Antoniewicz is an expert in metabolic flux analysis, a technique for studying metabolism in biological systems. His research group is one of only a few in the world with expertise in a technique called 13C metabolic flux analysis of cancer cells, and he recently published a paper in Experimental & Molecular Medicine describing his methods.
"The complexities of mammalian metabolism require a systems-level analysis of the underlying networks and phenotypes, and this is what my lab specializes in," he said.
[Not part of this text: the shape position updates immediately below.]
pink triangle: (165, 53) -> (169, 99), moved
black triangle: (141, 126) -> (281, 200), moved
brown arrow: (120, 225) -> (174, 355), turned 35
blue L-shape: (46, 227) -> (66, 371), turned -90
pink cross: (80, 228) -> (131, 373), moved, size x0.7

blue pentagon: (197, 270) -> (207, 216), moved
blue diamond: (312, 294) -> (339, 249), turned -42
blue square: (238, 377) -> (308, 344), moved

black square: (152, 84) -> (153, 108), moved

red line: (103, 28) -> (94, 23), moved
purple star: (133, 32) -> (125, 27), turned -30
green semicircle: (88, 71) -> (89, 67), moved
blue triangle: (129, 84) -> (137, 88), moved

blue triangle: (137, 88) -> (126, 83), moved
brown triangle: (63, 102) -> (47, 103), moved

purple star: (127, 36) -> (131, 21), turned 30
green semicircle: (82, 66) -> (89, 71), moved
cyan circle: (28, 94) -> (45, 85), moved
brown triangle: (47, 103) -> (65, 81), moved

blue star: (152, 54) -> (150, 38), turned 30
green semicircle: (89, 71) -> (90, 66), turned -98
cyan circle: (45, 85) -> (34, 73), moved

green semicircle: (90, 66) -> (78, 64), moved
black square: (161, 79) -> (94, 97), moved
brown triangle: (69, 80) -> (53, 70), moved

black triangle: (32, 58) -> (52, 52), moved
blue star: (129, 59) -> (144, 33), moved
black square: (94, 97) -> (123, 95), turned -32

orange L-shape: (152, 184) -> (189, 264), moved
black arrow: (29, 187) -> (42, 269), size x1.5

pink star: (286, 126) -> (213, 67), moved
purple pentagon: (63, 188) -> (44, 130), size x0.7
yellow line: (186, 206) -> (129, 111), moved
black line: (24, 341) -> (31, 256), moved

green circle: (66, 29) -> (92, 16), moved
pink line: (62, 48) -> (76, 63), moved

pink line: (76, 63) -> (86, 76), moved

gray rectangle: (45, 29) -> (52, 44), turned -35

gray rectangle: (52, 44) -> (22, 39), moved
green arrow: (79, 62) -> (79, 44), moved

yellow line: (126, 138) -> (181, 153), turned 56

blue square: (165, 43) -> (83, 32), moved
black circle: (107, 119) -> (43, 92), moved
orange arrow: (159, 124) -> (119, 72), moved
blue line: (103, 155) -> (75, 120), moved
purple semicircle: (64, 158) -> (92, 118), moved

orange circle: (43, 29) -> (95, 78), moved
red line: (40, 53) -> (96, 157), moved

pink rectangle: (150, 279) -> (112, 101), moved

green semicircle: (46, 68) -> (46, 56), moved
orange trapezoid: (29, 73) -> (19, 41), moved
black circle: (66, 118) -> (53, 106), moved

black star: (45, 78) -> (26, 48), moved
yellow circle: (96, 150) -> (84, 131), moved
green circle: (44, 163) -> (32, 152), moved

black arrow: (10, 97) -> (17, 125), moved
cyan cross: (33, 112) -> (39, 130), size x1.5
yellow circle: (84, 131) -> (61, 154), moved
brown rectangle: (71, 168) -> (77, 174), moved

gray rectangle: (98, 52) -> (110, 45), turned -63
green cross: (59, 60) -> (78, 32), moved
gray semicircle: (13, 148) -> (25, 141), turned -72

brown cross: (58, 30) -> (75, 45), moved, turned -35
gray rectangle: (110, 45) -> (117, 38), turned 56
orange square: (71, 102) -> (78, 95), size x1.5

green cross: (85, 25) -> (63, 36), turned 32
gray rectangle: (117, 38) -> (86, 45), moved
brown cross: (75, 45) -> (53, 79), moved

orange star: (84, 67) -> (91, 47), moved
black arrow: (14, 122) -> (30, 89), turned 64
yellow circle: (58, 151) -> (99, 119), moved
The UD cohort used mass spectrometry to analyze the cancer cells and then determined intracellular metabolic fluxes for cells with and without hexokinase-2. They suspected that cells deprived of hexokinase-2 would starve and die, but surprisingly, they found that targeting hexokinase-2 alone had only a marginal impact on stopping cancer cell growth. Another weapon, metformin, was needed to complete the job.
           "The importance of our paper is that we show that targeting hexokinase-2 can indeed be a successful strategy for cancer therapy, when you also target a second compensatory mechanism with the drug metformin," said Antoniewicz.
His work provided important clues to what this second target should be, providing fertile ground for the next phase of research.
Finally, the research team at the University of Illinois at Chicago tested a combination of hexokinase-2 depletion and sorafenib, a liver cancer drug, on liver cancer tumors in mice. This combo worked better than either treatment alone.
The work was supported by three grants from the National Institutes of Health and a Veterans Administration merit award.